**提示文**
▶
図4は、取り外されたコンタクトデバイス10を示し、
図5は、取り付けられたコンタクトデバイス10を示す。この場合、コンタクトデバイス10は、前記コンタクトデバイスの2つのコンタクト装置110、120を互いにねじ込むことができるように構成され、これを
図4に2つの太い矢印によって示す。したがって、2つのコンタクト装置110、120は、逆回転運動によって再び互いに切断することができる。
【0060】
コンタクトデバイス10の第1の接触区間110または第1のコンタクト装置110は、自由長手方向端部区間上に、ソケット領域113として構成される接触領域113を備える。ハウジング取付け区間112が、接触領域113に軸方向にさらに後方で隣接する。この場合、ハウジング取付け区間112は、封止台座として構成されない。ハウジング取付け区間112内には、めねじ111(ねじ付き凹部111)として構成されるコンタクト装置取付け区間111が設けられ、好ましくは、完全にハウジング取付け区間112内に設けられる。第1のコンタクト装置110は、好ましくは、カラーをもたない。
◀
**提供資料**
▶
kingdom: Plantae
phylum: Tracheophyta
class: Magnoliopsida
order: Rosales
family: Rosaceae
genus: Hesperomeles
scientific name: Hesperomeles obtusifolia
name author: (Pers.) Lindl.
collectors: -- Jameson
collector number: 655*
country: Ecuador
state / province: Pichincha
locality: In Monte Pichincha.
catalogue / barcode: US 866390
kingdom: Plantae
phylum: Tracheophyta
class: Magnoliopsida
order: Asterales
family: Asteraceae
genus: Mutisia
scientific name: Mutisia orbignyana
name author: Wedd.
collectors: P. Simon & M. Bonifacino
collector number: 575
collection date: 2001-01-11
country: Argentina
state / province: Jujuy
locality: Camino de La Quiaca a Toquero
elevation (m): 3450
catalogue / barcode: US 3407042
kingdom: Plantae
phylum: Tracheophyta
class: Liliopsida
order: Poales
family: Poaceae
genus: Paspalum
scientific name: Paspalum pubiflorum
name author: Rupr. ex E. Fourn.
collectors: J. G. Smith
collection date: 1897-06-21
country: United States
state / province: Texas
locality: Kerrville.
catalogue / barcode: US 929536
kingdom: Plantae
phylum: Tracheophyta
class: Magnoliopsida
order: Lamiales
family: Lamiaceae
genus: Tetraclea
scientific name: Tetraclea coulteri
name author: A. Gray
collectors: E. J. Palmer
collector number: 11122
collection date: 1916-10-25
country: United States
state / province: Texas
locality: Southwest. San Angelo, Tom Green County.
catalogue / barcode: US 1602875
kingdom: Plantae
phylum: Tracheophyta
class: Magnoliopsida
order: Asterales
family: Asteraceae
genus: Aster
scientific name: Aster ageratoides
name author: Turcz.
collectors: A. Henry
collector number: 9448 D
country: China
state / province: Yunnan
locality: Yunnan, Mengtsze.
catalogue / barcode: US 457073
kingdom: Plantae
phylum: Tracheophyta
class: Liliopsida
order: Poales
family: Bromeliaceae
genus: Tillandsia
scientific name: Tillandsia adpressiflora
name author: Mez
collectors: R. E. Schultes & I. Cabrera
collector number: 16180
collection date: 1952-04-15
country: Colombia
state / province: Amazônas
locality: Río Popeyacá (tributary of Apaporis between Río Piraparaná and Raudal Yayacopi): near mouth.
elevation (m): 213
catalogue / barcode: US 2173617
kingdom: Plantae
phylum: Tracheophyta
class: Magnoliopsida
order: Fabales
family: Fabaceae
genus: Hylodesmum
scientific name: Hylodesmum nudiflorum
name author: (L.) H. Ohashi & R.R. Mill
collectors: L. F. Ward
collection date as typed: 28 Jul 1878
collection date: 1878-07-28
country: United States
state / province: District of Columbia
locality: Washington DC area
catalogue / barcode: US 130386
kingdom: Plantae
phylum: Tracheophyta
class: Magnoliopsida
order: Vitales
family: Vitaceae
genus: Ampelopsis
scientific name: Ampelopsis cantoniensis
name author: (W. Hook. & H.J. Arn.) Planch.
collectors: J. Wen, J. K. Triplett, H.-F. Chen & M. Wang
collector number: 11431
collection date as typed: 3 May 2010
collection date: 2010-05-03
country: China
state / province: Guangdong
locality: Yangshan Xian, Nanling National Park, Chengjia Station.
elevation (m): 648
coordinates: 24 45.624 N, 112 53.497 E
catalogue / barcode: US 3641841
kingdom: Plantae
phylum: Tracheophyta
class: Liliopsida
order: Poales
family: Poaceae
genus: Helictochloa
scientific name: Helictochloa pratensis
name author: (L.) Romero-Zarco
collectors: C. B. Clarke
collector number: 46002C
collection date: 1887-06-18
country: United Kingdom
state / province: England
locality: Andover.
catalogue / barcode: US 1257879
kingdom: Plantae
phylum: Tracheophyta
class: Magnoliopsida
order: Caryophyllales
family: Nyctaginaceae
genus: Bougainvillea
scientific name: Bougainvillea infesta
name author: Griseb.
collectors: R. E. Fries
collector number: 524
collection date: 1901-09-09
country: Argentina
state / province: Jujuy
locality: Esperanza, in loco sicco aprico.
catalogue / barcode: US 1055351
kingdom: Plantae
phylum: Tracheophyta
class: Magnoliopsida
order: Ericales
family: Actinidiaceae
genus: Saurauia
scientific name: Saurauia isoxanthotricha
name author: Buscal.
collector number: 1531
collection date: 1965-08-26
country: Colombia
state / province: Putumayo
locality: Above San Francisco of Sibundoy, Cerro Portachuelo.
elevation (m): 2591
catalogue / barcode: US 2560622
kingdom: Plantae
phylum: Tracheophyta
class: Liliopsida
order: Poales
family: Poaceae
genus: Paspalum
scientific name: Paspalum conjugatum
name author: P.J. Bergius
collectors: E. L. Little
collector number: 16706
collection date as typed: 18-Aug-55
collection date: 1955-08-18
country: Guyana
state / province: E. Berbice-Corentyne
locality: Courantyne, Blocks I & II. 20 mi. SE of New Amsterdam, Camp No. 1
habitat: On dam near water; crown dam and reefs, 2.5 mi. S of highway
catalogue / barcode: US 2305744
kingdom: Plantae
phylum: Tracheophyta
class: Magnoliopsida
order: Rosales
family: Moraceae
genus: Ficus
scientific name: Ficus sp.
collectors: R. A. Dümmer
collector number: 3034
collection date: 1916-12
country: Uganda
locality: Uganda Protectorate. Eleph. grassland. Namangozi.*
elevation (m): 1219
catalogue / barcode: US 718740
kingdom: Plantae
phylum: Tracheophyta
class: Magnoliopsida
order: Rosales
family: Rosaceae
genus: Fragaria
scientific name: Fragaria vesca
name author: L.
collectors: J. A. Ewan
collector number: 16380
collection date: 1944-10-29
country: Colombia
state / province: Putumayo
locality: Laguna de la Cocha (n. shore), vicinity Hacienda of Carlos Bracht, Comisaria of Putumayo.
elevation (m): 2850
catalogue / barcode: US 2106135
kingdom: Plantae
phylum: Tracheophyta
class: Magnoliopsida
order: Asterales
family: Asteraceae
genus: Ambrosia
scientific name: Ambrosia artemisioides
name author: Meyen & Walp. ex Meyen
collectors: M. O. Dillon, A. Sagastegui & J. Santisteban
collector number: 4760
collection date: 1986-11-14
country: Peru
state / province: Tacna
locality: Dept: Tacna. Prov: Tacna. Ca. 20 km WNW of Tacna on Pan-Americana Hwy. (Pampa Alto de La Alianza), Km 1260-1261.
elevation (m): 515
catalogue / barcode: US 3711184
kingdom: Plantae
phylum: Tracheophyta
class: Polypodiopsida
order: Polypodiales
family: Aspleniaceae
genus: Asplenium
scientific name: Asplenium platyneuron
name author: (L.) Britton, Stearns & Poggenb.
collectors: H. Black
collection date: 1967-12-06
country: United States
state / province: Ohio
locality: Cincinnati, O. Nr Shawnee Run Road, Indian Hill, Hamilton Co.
◀
**取り組む課題**
• 1. コンタクトデバイスの文章の内容を、2文でまとめてください。
• 2. コンタクトデバイスの文章のうち、「図4は、取り外されたコンタクトデバイス10を示し、」から「ましくは、カラーをもたない。」までをすべて、そのまま書き出してください。

**あなたの解答**
• 1. コンタクトデバイス10は、2つのコンタクト装置110、120を互いにねじ込んで取り付けられ、逆に回せば再び切り離せるように作られている。第1のコンタクト装置110は、端の部分にソケット領域として作られた接触領域113を持ち、その後ろに続くハウジング取付け区間112の中に、めねじとして作られたコンタクト装置取付け区間111が設けられている。

• 2.
図4は、取り外されたコンタクトデバイス10を示し、
図5は、取り付けられたコンタクトデバイス10を示す。この場合、コンタクトデバイス10は、前記コンタクトデバイスの2つのコンタクト装置110、120を互いにねじ込むことができるように構成され、これを
図4に2つの太い矢印によって示す。したがって、2つのコンタクト装置110、120は、逆回転運動によって再び互いに切断することができる。
【0060】
コンタクトデバイス10の第1の接触区間110または第1のコンタクト装置110は、自由長手方向端部区間上に、ソケット領域113として構成される接触領域113を備える。ハウジング取付け区間112が、接触領域113に軸方向にさらに後方で隣接する。この場合、ハウジング取付け区間112は、封止台座として構成されない。ハウジング取付け区間112内には、めねじ111(ねじ付き凹部111)として構成されるコンタクト装置取付け区間111が設けられ、好ましくは、完全にハウジング取付け区間112内に設けられる。第1のコンタクト装置110は、好ましくは、カラーをもたない。